Have been dual-wristing the Apple Watch and a conventional watch every day for nearly six months now with no desire to quit either.

I did have to cease my habit of wearing chronos left and other watches right: the context switching wasn't a problem when I only wore one watch, but I found when wearing the Apple watch too that every time I wore a chrono I was looking at the wrong watch for the wrong thing all day long. So nowadays all the conventional watches go on left wrist and Apple on right.

I still don't use the Apple as a watch though. b-)


----------



## perilei

*Re: Who have quit their Apple Watch after using it for more than a month & switched back to mechanic*

Used my series 5 for 2 months. The intention was to track my health. But in the end it was a useless toy. I ended up disabling ALL notifications as i found them super-annoying. The digital crown was engaged randomly by the wrist-movement. Siri was annoying. 
Happily back with my mechanicals!

Sent from my iPhone using Tapatalk


----------



## Brocktoon73

*Re: Who have quit their Apple Watch after using it for more than a month & switched back to mechanic*

I wore mine daily for about a year until my recent purchase of an Omega Aqua Terra. I just have a hard time picking up the Apple again.


----------



## Len Baird

*Re: Who have quit their Apple Watch after using it for more than a month & switched back to mechanic*

I used one for several years, and it is what got me into watches after not wearing one for decades, and led me to where I am now with two automatics, and a Casio MDV on order haha.
I still like the Apple watch except compared to my new ones it's ugly. So I wear it to sleep for the alarm , sleep tracking, morning heart rate and heart rate variability, and it sits on its charger during the day while I wear a mechanical.


----------



## silverboss

*Re: Who have quit their Apple Watch after using it for more than a month & switched back to mechanic*

After I got my Daytona I haven't had the desire to put on my series 4. Tough call but it's a fun one

Sent from my iPhone using Tapatalk


----------



## bobmredg8

*Re: Who have quit their Apple Watch after using it for more than a month & switched back to mechanic*

I won a company sales contest and the prize was an Apple Watch. I've worn Omega watches since I was 14 when I purchased my Speedmaster Professional new back in 1972. I really tried wearing the Apple Watch for awhile but it never stuck. I now own 3 Omegas including my old Speedmaster and Apple Watch is dead in the drawer.

Sent from my iPad using Tapatalk


----------



## BarracksSi

*Re: Who have quit their Apple Watch after using it for more than a month & switched back to mechanic*



bobmredg8 said:


> I won a company sales contest and the prize was an Apple Watch. I've worn Omega watches since I was 14 when I purchased my Speedmaster Professional new back in 1972. I really tried wearing the Apple Watch for awhile but it never stuck. I now own 3 Omegas including my old Speedmaster and Apple Watch is dead in the drawer.
> 
> Sent from my iPad using Tapatalk


Mail it to me. My wife has been hesitant to upgrade from her Fitbit.


----------



## Rocket1991

*Re: Who have quit their Apple Watch after using it for more than a month & switched back to mechanic*

I just curious
#1 why this thread even exist here?

****************************************

▶ GIVEN EXERCISE A:
Decide whether each statement agrees with the forum thread, answering yes or no and quoting the words that settle it: (i) one poster now wears conventional watches on the left wrist and the Apple Watch on the right; (ii) the poster who used a series 5 kept its notifications switched on; (iii) the poster who won an Apple Watch in a sales contest bought a Speedmaster Professional in 1972.
The listing is unrelated to the forum thread.

****************************************

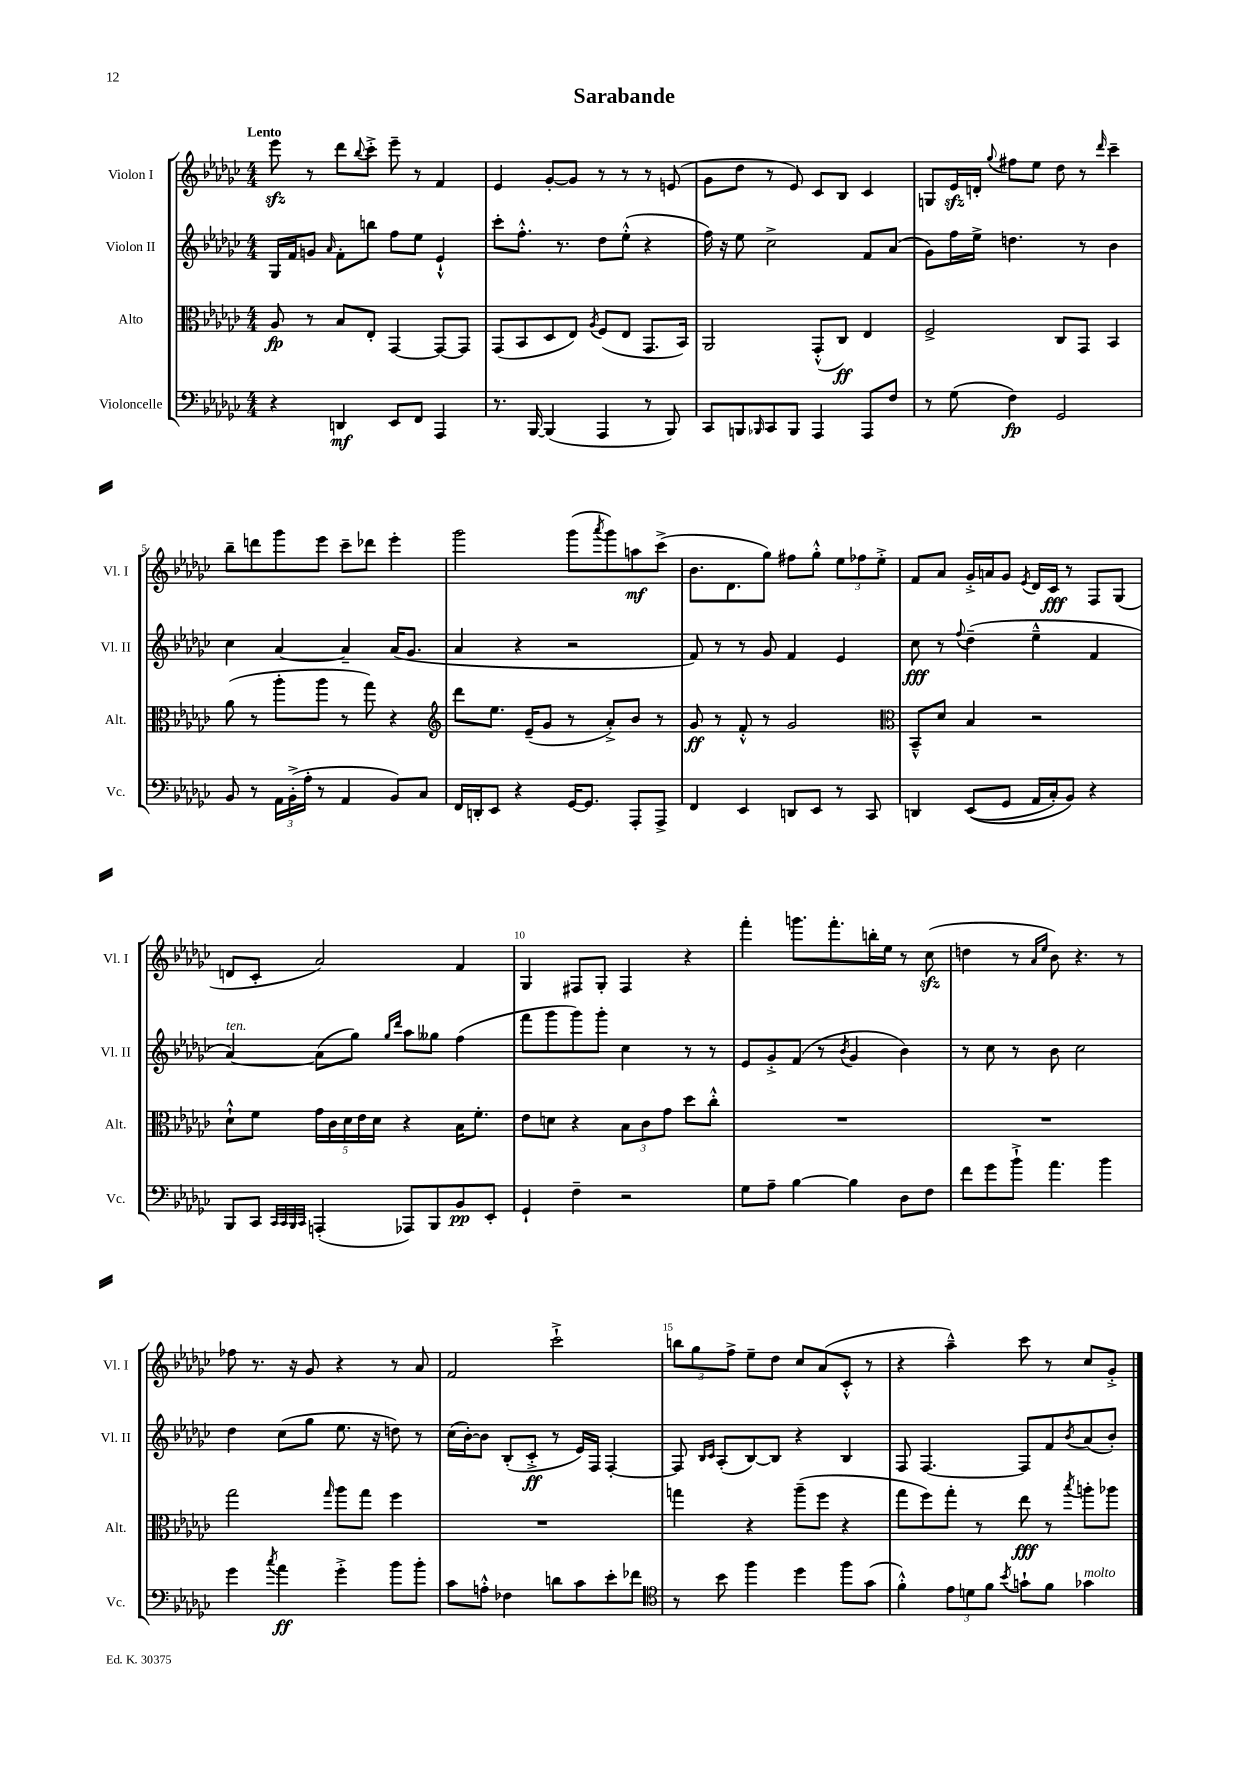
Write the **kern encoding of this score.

**kern	**kern	**kern	**kern
*staff4	*staff3	*staff2	*staff1
*clefF4	*clefC3	*clefG2	*clefG2
*k[b-e-a-d-g-c-]	*k[b-e-a-d-g-c-]	*k[b-e-a-d-g-c-]	*k[b-e-a-d-g-c-]
*M4/4	*M4/4	*M4/4	*M4/4
4r	8A-/	16G-/LL	8eee-\
.	.	16f/J	.
.	8r	8g/J	8r
.	.	16qqa-/	.
4DD/	8B-/L	8f'\L	8ddd-\L
.	.	.	8qqbb-/
.	8E-'/J	8bb\J	8ccc-'^\J
8EE-/L	[4GG-/	8ff\L	8eee-~\
8FF/J	.	8ee-\J	8r
4AAA-/	8GG-/_L	4e-`^^/	4f/
.	8GG-/]J	.	.
=	=	=	=
8.r	(8GG-/L	8ccc-'\L	4e-/
.	8BB-/	8.ff'^^\J	.
[16BBB-/	.	.	.
(4BBB-/]	8D-/	.	[8g-'/L
.	.	8.r	.
.	8E-/J)	.	8g-/]J
.	8qA-/	.	.
4AAA-/	(8F/L	8dd-\L	8r
.	8E-/J	(8ee-'^^\J	8r
8r	8.GG-/L	4r	8r
8BBB-/)	.	.	(8e/
.	16BB-/Jk)	.	.
=	=	=	=
8CC-/L	2AA-/	16ff\)	8g-\L
.	.	16r	.
8BBB/	.	8ee-\	8dd-\J
16qqBBB-/	.	.	.
8CC-/	.	2cc-^\	8r
8BBB-/J	.	.	8e-/)
4AAA-/	(8GG-'^^/L	.	8c-/L
.	8C-/J)	.	8B-/J
8AAA-/L	4E-/	8f/L	4c-/
8F/J	.	(8a-/J	.
=	=	=	=
8r	2F^/	8g-\L)	8G/L
(8G-\	.	16ff\L	16e-/L
.	.	16ee-^\JJ	16d'/JJ
.	.	.	8qqgg-/
4F\)	.	4.dd\	8ff#\L
.	.	.	8ee-\J
2GG-/	8C-/L	.	8dd-\
.	8GG-/J	8r	8r
.	.	.	16qqddd-/
.	4BB-/	4b-\	4ccc-~\
=	=	=	=
8BB-/	(8a-\	4cc-\	8bb-~\L
8r	8r	.	8ddd\
24AA-\LL	8aa-'\L	[4a-/	8ggg-\
(24BB-'^\	.	.	.
24A-'\JJ	.	.	.
8r	8aa-\J	.	8eee-\J
4AA-/	8r	4a-~/]	8ccc-~\L
.	8gg-\)	.	8ddd-\J
8BB-/L)	4r	(16a-/LK	4eee-'\
.	.	8.g-/J	.
8C-/J	.	.	.
=	=	=	=
*	*clefG2	*	*
16FF/LL	8ddd-\L	4a-/	2ggg-\
16DD'/J	.	.	.
8EE-/J	8.ee-\J	.	.
4r	.	4r	.
.	(16e-~/LK	.	.
.	8g-/J	.	.
[16GG-/LK	8r	2r	(8ggg-\L
8.GG-/]J	.	.	.
.	.	.	8qaaa-/
.	8a-'^/L)	.	8ggg-\)
8AAA-'/L	8b-/J	.	8aa\
8AAA-^/J	8r	.	(8ccc-^\J
=	=	=	=
4FF/	8g-/	8f/)	8.b-\L
.	8r	8r	.
.	.	.	8.d-\
4EE-/	8f'^^/	8r	.
.	8r	8g-/	8gg-\J)
8DD/L	2g-/	4f/	8ff#\L
8EE-/J	.	.	8gg-'^^\J
8r	.	4e-/	12ee-\L
.	.	.	12ff-\
8CC-/	.	.	.
.	.	.	12ee-'^\J
=	=	=	=
*	*clefC3	*	*
4DD/	8BB-~^^/L	8cc-\	8f/L
.	8d-/J	8r	8a-/J
.	.	8qqff/	.
&((8EE-/L	4B-/	(4dd-~\	16g-'^/LL
.	.	.	16a/J
8GG-/J	.	.	8g-/J
.	.	.	8qe-/
16AA-/LL	2r	4ee-~^^\	16d-/LL
16C-'/J)	.	.	16c-/JJ
8BB-/J&)	.	.	8r
4r	.	4f/	8F/L
.	.	.	(8G-/J
=	=	=	=
8BBB-/L	8d-`^^\L	[4a-/)	8d/L
8CC-/J	8f\J	.	8c-'/J
32qqCC-/LLL	.	.	.
32qqCC-/	.	.	.
32qqBBB-/	.	.	.
32qqCC-/JJJ	.	.	.
(4AAA'/	20g-\LL	(8a-\]L	2a-/)
.	20c-\	.	.
.	20d-\	.	.
.	.	8gg-\J)	.
.	20e-\	.	.
.	20d-\JJ	.	.
.	.	16qqgg-/LL	.
.	.	16qqddd-/JJ	.
8AAA-/L)	4r	8aa-\L	.
8BBB-/	.	8gg--\J	.
8BB-/	16B-\LK	(4ff\	4f/
.	8.f'\J	.	.
8EE-'/J	.	.	.
=	=	=	=
4GG-`/	8e-\L	8fff\L	4G-/
.	8d\J	8ggg-\	.
4F~\	4r	8ggg-\)	8F#/L
.	.	8ggg-'\J	8G-'/J
2r	12B-\L	4cc-\	4F#/
.	12c-\	.	.
.	12g-\J	.	.
.	8dd-\L	8r	4r
.	8cc-'^^\J	8r	.
=	=	=	=
8G-\L	1r	8e-/L	4fff'\
8A-~\J	.	8g-'^/	.
[4B-\	.	(8f/J	8.ggg\L
.	.	8r	.
.	.	.	8.fff'\
.	.	8qb-/	.
4B-\]	.	4g-/	.
.	.	.	16bb'\L
.	.	.	16ee-\JJ
8D-\L	.	4b-\)	8r
8F\J	.	.	(8cc-\
=	=	=	=
8f\L	1r	8r	4dd\
8g-\	.	8cc-\	.
8b-`^\J	.	8r	8r
.	.	.	16qqa-/LL
.	.	.	16qqee-/JJ
4.a-\	.	8b-\	8b-\)
.	.	2cc-\	4.r
4b-\	.	.	.
.	.	.	8r
=	=	=	=
4g-\	2gg-\	4dd-\	8ff-\
.	.	.	8.r
8qcc-/	.	.	.
4a-\	.	(8cc-\L	.
.	.	.	16r
.	.	8gg-\J	8g-/
.	16qqgg-/	.	.
4g-'^\	8aa-\L	8.ee-\	4r
.	8gg-\J	.	.
.	.	16r	.
8b-\L	4ff\	8dd\)	8r
8b-'\J	.	8r	8a-/
=	=	=	=
8c-\L	1r	(16cc-\LL	2f/
.	.	[16b-'\J)	.
8A'^^\J	.	8b-\]J	.
4F-\	.	(8B-'/L	.
.	.	8c-'^/J	.
8d\L	.	8r	2ccc-`^\
8c-\	.	16e-/LL)	.
.	.	16F/JJ	.
8e-'\	.	[4F'/	.
8f-\J	.	.	.
=	=	=	=
*clefC4	*	*	*
8r	4gg\	8F/]	12bb\L
.	.	.	12gg-\
.	.	16qqB-/LL	.
.	.	16qqc-/JJ	.
8b-\	.	(8A-'/L	.
.	.	.	12ff^\J
4ff\	4r	[8B-/)	8ee-~\L
.	.	8B-/]J	8dd-\J
4dd-\	(8aa-~\L	4r	8cc-/L
.	8ff\J	.	(8a-/
8ff\L	4r	4B-/	8c-'^^/J
(8g-\J	.	.	8r
=	=	=	=
4f'^^\)	8gg-\L	8F/	4r
.	8ff\)	[4.F/	.
12e-\L	8gg-'\J	.	4aa-~^^\)
12d\	.	.	.
.	8r	.	.
12f\J	.	.	.
8qb-/	.	.	.
8g`\L	8ee-\	8F/]L	8ccc-\
8f\J	8r	8f/	8r
.	8qbb-/	8qb-/	.
4g-\	8aa'\L	(8a-/	8cc-/L
.	8aa-\J	8b-'/J)	8g-'^/J
==	==	==	==
*-	*-	*-	*-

****************************************

▶ GIVEN EXERCISE B:
Find each line of the listing above that contains the string "kern", and copy those lines. Case counts.

▶ WRITTEN ANSWER A:
(i) Yes: "So nowadays all the conventional watches go on left wrist and Apple on right."
(ii) No: "I ended up disabling ALL notifications as i found them super-annoying."
(iii) Yes: "I purchased my Speedmaster Professional new back in 1972."

▶ WRITTEN ANSWER B:
Write the **kern encoding of this score.
**kern	**kern	**kern	**kern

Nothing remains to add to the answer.